Вам, конечно, знакомо это время, когда у лета, еще недавно такого буйного и полного задора, лета универсального, объемлющего своей обширной сферой все, о чем ни подумай — людей, события, предметы, — однажды появляется едва заметный изъянец. Солнечный свет льется все так же беспредельно и изобильно, в пейзаже по-прежнему ощущается вельможный, классический жест, который отписал в наследство этой поре Пуссен, однако — странное дело — с утренней прогулки мы возвращаемся какие-то пресыщенные и опустошенные — неужто мы стыдимся чего-то? Нам немножко не по себе, и мы старательно избегаем смотреть друг другу в глаза — почему? И знаем, что в сумерки кое-кто пойдет со сконфуженной улыбкой в укромный уголок лета, чтобы постучать по стене, проверить, все так же ли она отвечает полным, чистым звуком.

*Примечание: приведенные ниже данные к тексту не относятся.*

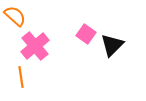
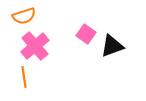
orange semicircle: moved 9 px right; rotated 120 degrees clockwise
black triangle: moved 1 px down; rotated 25 degrees clockwise
orange line: moved 3 px right
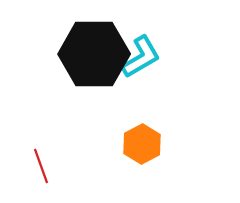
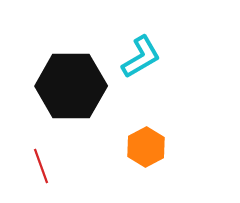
black hexagon: moved 23 px left, 32 px down
orange hexagon: moved 4 px right, 3 px down
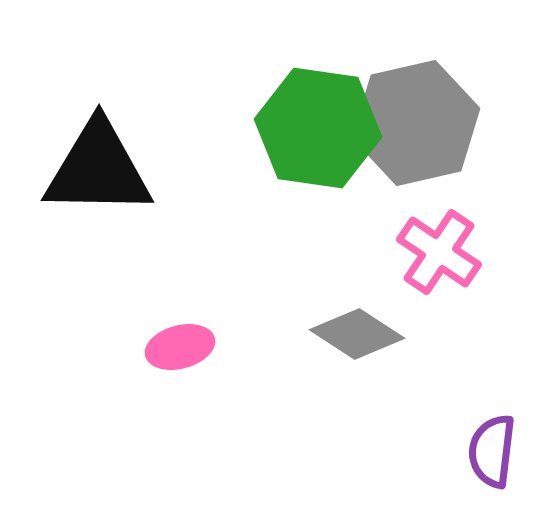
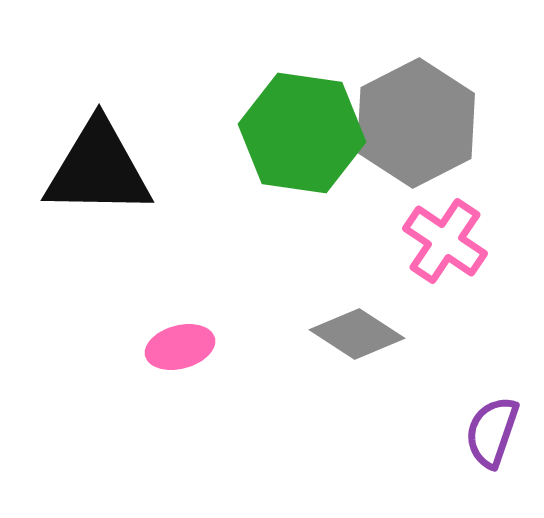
gray hexagon: rotated 14 degrees counterclockwise
green hexagon: moved 16 px left, 5 px down
pink cross: moved 6 px right, 11 px up
purple semicircle: moved 19 px up; rotated 12 degrees clockwise
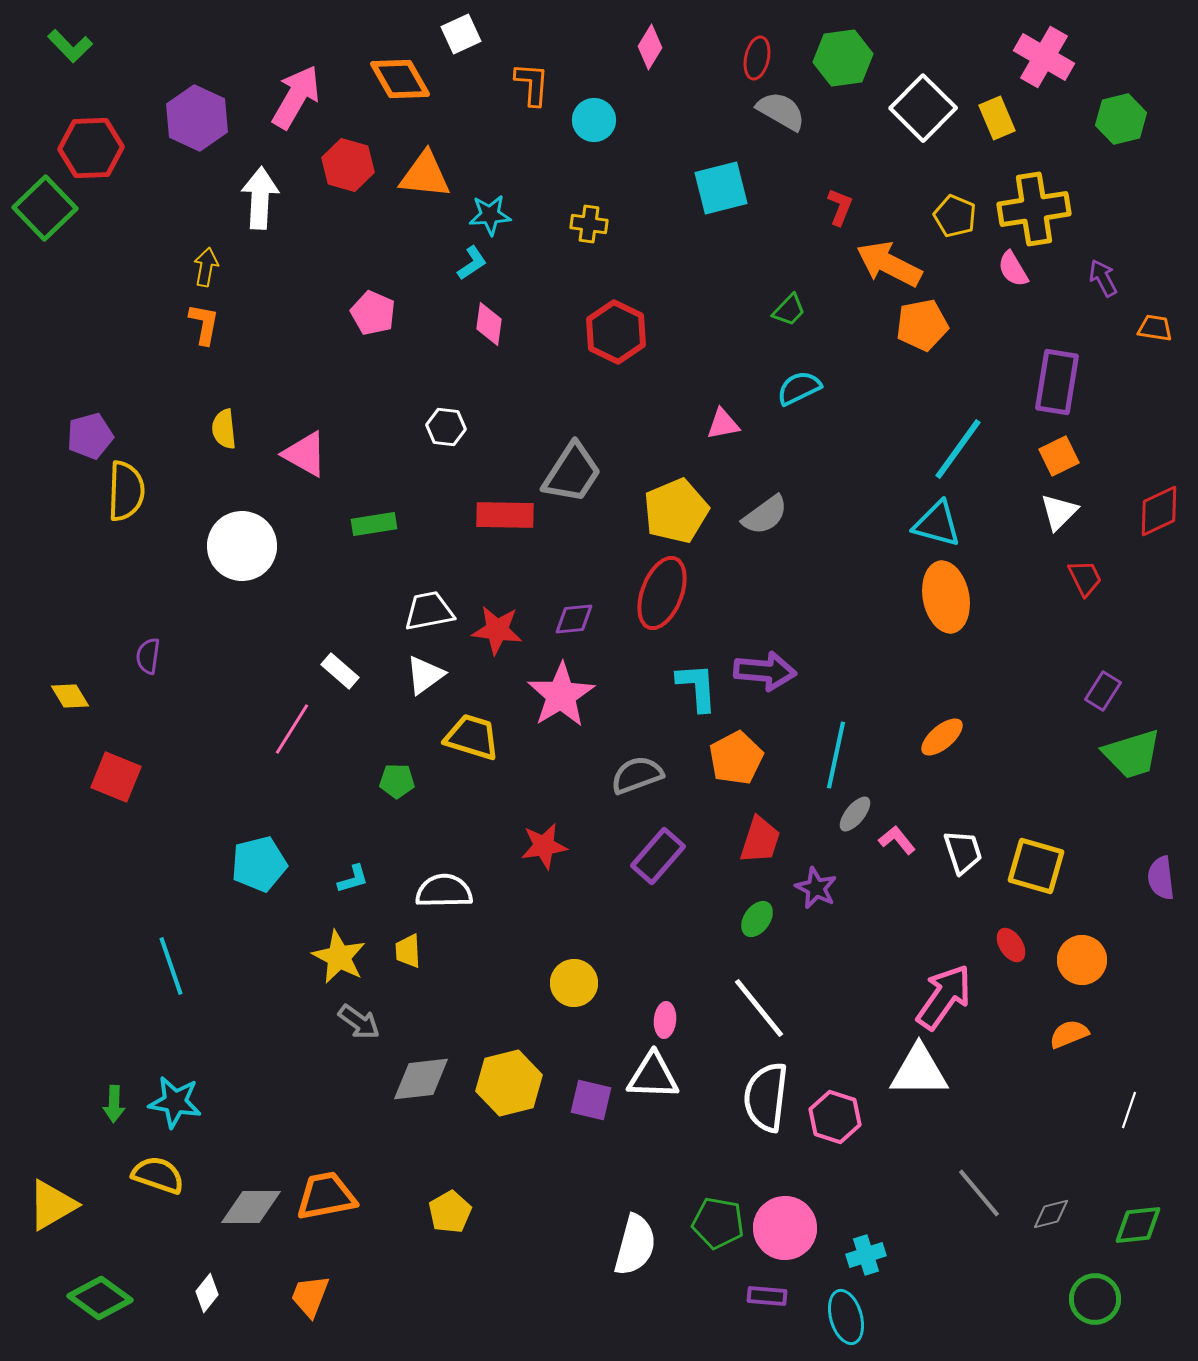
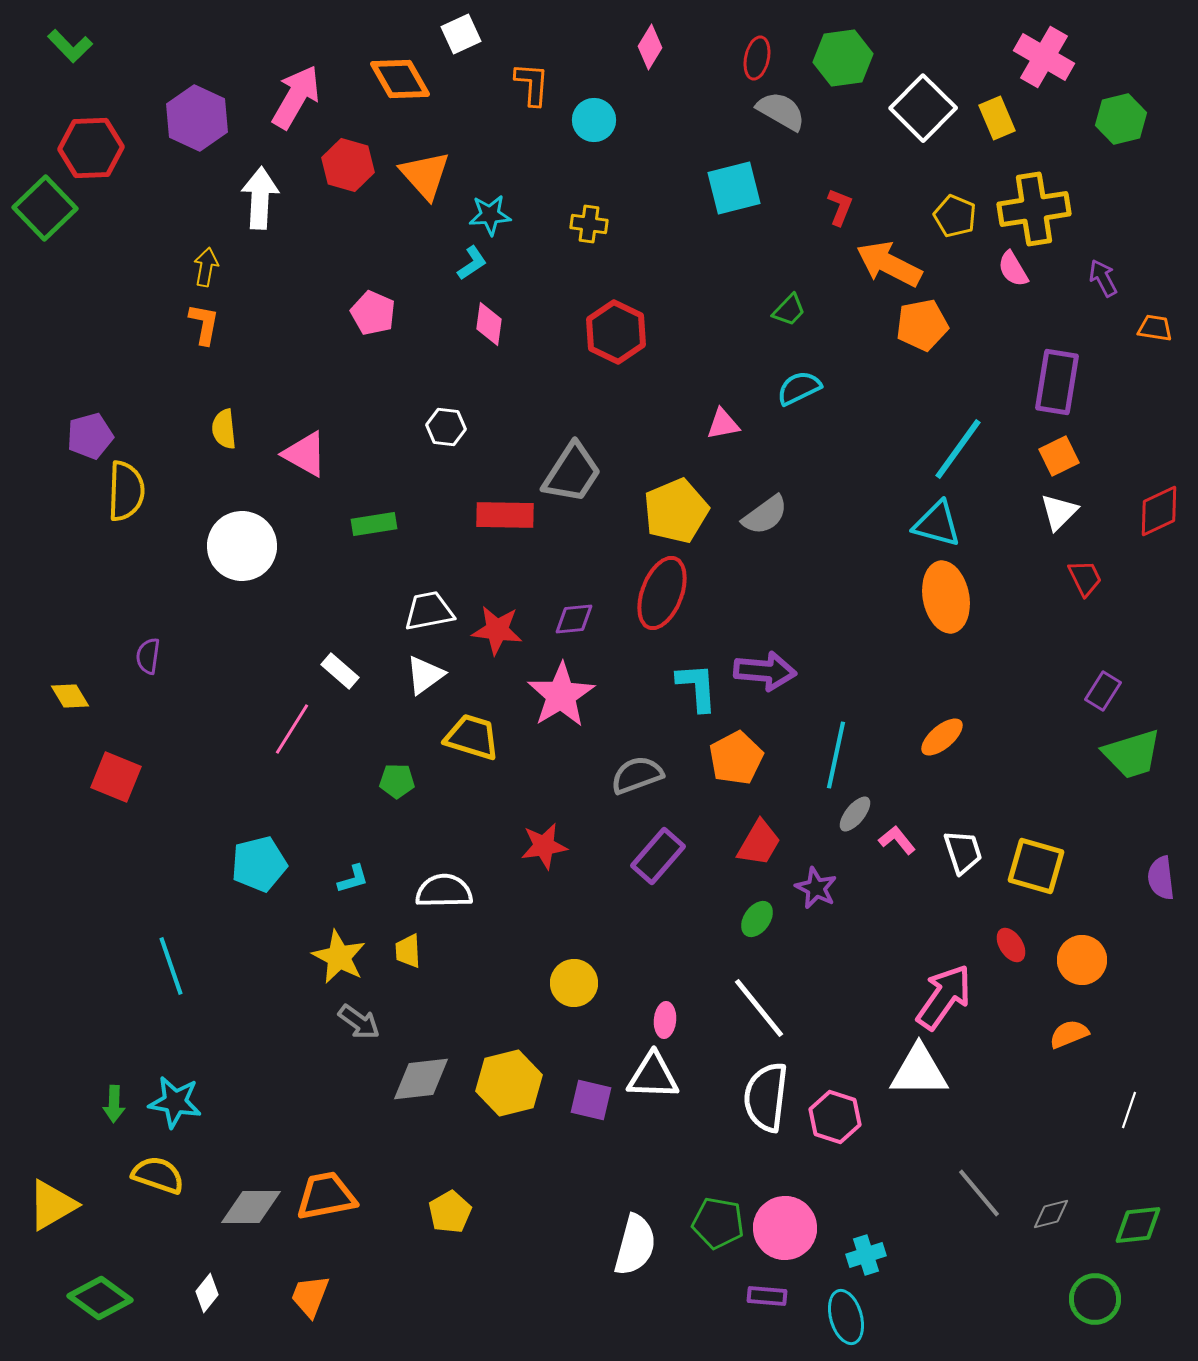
orange triangle at (425, 175): rotated 42 degrees clockwise
cyan square at (721, 188): moved 13 px right
red trapezoid at (760, 840): moved 1 px left, 3 px down; rotated 12 degrees clockwise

В этой проверке есть нечто от низменного наслаждения изменой, разоблачением, легкий ознобец в предчувствии скандала. Но официально мы еще преисполнены почтительности, уважения: как же, такая солидная фирма, с такими традициями… И тем не менее когда на следующий день расходится весть о распродаже, она воспринимается как позавчерашняя новость, в ней уже нет взрывчатой силы скандала. Публичные торги идут своим чередом — рассудительно и оживленно, оскверненные комнаты опустошаются, стоят с голыми стенами, полные светлого трезвого эха, но это не пробуждает ни жалости, ни сантиментов: ликвидации лета присуща какая-то легкость, вялость и ничтожность запоздалого карнавала, затянувшегося в каких-нибудь заштатных Попельцах.